Die Kanzel
Sie ist das erste Ausstattungsstück aus der neuen evangelischen Zeit. Mit der Einführung der Reformation gewann die Predigt – anders als in der katholischen Kirche, wo die Feier des Abendmahls im Vordergrund stand – eine herausragende Bedeutung im Gottesdienst. Im Jahr 1574, also etwa 40 Jahre nach Einführung der Reformation wurde die prächtige Kanzel der Marienkirche im Stil der Renaissance vollendet.
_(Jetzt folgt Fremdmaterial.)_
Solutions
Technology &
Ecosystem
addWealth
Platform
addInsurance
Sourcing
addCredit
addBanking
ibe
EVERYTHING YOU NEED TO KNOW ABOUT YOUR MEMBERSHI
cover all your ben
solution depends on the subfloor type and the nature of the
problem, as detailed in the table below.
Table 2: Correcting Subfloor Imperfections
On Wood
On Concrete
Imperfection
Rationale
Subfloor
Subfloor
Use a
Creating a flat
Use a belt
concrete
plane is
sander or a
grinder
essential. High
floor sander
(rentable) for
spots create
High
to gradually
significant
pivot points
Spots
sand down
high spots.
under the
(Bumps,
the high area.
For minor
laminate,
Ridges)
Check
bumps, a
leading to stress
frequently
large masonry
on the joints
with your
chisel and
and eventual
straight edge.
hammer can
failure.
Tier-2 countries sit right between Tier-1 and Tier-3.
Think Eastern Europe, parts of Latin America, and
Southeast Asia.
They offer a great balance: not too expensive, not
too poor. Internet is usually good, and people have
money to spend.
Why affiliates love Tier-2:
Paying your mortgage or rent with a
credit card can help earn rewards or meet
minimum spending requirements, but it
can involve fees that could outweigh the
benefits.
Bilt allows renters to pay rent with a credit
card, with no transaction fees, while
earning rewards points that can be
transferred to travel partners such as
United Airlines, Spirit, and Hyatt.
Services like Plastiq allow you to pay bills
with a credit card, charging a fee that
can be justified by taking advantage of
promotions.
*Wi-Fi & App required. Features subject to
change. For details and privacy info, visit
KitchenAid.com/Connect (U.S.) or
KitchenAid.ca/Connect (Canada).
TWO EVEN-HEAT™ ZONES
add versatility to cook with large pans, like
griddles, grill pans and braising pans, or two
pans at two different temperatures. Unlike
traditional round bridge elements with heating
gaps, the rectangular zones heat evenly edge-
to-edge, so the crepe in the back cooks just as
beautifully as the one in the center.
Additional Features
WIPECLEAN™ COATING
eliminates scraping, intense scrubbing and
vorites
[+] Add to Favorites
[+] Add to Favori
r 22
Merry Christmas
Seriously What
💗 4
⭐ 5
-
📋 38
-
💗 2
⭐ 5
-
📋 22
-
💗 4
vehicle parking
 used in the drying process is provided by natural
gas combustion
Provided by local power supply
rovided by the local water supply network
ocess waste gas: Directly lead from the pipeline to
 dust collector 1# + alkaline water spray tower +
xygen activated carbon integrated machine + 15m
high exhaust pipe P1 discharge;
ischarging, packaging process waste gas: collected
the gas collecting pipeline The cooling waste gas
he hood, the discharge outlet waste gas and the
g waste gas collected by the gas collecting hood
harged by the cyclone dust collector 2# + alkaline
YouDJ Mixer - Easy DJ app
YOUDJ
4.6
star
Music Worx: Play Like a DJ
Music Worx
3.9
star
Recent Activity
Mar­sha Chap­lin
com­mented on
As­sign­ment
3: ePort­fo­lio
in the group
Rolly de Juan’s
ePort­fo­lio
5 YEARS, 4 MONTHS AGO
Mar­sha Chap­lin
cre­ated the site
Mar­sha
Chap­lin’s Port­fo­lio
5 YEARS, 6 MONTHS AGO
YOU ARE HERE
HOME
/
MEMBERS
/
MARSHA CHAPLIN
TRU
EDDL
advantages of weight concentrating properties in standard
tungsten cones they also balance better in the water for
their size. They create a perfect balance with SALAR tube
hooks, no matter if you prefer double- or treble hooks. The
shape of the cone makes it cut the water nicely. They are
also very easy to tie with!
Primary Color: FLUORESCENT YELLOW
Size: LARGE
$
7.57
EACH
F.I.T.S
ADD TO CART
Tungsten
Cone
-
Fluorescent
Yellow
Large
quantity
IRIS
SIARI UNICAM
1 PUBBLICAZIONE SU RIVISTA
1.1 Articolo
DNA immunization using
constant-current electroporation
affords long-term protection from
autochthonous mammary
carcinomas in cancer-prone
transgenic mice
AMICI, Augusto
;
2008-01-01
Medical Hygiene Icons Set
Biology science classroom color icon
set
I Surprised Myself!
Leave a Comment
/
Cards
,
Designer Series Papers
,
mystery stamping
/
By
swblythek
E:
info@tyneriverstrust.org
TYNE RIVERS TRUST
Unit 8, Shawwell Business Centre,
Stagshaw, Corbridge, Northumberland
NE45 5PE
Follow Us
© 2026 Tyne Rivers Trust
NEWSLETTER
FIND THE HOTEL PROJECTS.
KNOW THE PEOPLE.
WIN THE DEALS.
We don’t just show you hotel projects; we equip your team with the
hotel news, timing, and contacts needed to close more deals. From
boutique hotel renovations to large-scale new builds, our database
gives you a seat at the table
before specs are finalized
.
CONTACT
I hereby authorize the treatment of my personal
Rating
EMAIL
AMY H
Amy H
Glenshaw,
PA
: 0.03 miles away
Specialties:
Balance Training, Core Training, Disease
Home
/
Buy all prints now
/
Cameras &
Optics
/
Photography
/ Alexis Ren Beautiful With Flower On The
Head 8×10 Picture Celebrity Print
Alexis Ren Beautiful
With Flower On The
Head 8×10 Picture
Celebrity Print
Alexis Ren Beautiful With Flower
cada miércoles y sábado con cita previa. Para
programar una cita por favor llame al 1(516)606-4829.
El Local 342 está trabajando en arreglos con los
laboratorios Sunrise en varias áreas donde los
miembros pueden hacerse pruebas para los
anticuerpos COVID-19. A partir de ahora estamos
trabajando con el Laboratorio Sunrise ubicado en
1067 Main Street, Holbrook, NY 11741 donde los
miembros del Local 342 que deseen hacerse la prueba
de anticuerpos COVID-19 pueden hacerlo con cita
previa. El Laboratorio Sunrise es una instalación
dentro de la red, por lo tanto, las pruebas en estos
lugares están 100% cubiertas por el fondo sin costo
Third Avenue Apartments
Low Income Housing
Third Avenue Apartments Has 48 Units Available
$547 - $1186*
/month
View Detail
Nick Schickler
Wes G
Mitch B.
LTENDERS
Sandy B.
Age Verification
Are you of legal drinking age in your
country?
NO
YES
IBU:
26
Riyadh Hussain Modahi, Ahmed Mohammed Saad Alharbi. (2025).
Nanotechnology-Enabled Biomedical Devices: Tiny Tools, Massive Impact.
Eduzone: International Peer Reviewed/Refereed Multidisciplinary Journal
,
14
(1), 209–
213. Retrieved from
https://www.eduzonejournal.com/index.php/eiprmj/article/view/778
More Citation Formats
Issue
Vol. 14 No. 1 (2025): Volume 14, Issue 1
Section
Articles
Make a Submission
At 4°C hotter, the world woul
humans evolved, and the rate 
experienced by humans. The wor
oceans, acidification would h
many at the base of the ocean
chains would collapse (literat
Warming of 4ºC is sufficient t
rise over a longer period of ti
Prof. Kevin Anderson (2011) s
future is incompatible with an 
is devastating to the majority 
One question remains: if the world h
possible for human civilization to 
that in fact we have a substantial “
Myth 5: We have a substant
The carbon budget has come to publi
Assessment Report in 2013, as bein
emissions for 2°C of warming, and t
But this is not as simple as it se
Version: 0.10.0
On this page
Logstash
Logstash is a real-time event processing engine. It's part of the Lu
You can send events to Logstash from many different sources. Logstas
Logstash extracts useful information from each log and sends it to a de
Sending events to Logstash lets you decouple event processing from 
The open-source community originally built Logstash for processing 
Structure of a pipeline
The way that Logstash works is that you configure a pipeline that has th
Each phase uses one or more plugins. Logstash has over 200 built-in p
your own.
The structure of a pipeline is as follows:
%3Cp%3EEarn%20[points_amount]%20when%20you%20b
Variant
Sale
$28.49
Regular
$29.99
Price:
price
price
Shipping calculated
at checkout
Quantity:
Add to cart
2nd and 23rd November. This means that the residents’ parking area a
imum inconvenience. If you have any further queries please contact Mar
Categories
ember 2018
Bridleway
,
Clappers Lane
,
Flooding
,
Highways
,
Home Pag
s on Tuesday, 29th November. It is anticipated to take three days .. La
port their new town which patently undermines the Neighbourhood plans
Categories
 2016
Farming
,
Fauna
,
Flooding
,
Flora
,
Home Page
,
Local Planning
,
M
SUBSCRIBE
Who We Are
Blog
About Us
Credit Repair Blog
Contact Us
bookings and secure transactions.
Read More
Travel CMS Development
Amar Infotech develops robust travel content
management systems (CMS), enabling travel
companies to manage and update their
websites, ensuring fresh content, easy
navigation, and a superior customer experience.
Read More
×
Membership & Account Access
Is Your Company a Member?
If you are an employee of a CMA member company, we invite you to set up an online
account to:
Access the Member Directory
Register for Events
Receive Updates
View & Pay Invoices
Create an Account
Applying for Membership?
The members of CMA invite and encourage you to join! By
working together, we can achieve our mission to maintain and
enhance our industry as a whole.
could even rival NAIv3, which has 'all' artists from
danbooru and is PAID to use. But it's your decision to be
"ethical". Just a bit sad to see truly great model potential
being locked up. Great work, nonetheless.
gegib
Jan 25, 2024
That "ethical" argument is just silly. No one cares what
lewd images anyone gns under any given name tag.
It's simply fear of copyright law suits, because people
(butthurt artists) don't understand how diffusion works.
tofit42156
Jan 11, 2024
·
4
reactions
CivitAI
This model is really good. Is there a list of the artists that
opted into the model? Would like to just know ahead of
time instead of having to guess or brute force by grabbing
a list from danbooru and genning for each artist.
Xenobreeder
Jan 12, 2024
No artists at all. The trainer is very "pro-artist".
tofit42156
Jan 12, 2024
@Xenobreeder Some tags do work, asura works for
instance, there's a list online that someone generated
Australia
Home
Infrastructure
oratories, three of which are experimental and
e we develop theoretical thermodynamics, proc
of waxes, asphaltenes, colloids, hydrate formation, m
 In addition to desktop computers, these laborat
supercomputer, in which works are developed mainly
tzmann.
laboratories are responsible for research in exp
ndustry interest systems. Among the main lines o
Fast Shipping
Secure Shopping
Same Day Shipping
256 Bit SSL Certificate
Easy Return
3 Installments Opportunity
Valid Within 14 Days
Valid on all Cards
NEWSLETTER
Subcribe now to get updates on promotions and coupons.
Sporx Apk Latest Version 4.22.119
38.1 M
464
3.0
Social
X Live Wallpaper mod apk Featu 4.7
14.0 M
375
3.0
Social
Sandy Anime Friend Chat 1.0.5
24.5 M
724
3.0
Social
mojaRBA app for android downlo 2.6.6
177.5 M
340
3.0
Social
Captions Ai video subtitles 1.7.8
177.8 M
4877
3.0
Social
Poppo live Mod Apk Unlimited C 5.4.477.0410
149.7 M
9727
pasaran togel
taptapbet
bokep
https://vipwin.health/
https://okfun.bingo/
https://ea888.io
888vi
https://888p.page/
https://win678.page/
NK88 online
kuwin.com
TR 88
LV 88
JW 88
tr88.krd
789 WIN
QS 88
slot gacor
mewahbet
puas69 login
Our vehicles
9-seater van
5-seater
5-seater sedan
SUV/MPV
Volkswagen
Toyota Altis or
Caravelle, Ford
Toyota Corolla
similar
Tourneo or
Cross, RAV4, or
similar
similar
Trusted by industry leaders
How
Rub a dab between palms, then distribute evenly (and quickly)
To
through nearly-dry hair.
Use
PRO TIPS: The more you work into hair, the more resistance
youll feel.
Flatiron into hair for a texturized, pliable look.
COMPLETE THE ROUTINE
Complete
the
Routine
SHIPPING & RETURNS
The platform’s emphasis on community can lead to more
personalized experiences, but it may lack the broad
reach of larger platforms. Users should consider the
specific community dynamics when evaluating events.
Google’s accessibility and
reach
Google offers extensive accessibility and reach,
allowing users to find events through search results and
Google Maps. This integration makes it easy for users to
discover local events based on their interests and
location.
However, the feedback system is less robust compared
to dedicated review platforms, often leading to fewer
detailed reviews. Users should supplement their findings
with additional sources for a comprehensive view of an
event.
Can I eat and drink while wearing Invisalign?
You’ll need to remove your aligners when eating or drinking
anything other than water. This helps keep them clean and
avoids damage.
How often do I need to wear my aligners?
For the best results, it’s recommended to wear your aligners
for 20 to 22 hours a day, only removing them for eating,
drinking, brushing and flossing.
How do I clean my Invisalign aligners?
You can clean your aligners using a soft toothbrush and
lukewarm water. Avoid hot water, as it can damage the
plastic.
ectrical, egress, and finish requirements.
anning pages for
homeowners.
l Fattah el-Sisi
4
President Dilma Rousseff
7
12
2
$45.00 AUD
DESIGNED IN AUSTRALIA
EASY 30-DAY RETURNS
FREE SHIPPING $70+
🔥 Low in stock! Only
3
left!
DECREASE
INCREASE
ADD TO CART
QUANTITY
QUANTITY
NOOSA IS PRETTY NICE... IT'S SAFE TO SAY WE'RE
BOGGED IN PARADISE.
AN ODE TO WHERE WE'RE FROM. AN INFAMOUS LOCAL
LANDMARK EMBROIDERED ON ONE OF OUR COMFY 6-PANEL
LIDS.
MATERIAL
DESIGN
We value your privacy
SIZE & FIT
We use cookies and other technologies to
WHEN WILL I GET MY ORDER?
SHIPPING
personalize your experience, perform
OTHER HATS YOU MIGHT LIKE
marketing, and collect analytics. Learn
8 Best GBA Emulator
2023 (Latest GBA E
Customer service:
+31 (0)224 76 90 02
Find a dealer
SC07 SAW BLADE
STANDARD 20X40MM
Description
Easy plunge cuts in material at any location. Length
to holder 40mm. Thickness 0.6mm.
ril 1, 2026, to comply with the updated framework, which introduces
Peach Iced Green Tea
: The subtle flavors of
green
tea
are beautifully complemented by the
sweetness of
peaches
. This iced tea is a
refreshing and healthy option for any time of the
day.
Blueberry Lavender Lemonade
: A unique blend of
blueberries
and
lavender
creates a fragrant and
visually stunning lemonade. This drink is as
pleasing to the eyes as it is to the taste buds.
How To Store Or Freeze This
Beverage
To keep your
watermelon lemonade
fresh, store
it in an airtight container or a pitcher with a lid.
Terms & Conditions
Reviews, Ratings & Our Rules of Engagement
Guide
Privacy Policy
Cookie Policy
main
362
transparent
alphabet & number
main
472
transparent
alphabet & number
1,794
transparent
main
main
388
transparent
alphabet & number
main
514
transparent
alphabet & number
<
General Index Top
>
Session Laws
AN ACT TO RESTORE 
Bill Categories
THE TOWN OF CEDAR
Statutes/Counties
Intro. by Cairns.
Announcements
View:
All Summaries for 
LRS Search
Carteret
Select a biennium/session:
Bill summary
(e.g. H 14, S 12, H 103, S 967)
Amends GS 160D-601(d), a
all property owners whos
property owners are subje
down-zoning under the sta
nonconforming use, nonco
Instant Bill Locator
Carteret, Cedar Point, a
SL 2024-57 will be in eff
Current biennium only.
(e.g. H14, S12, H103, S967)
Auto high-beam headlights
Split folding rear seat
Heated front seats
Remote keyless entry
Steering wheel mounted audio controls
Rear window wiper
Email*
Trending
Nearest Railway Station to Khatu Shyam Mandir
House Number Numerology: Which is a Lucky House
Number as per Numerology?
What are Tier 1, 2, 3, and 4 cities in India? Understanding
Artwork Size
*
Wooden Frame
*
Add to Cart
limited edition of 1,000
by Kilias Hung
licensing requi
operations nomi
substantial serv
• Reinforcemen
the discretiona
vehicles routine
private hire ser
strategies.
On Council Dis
Bedeutende Teile ihrer Bildausstattung gehen auf Kupferstiche aus Antwerpen zurück.
Ob das Werk von dem ebenfalls aus Antwerpen stammenden Künstler Rudolf Stockmann ausgeführt wurde, lässt sich nicht mit Sicherheit feststellen.
Die Gestaltung der Kanzel ist stark von reformatorischer Theologie geprägt. Besonders anschaulich zeigt sich dies am Portal, wo das Verhältnis von Gesetz und Evangelium dargestellt wird.
Der Schalldeckel über der Kanzel stammt aus späterer Zeit und wurde erst 1723 vollendet. Insgesamt ist die Kanzel so reich an Inschriften und theologischen Bildmotiven, dass man mit Recht sagen kann: Sie bietet nicht nur einen würdigen Rahmen für die Predigt, sondern ist selbst eine Predigt.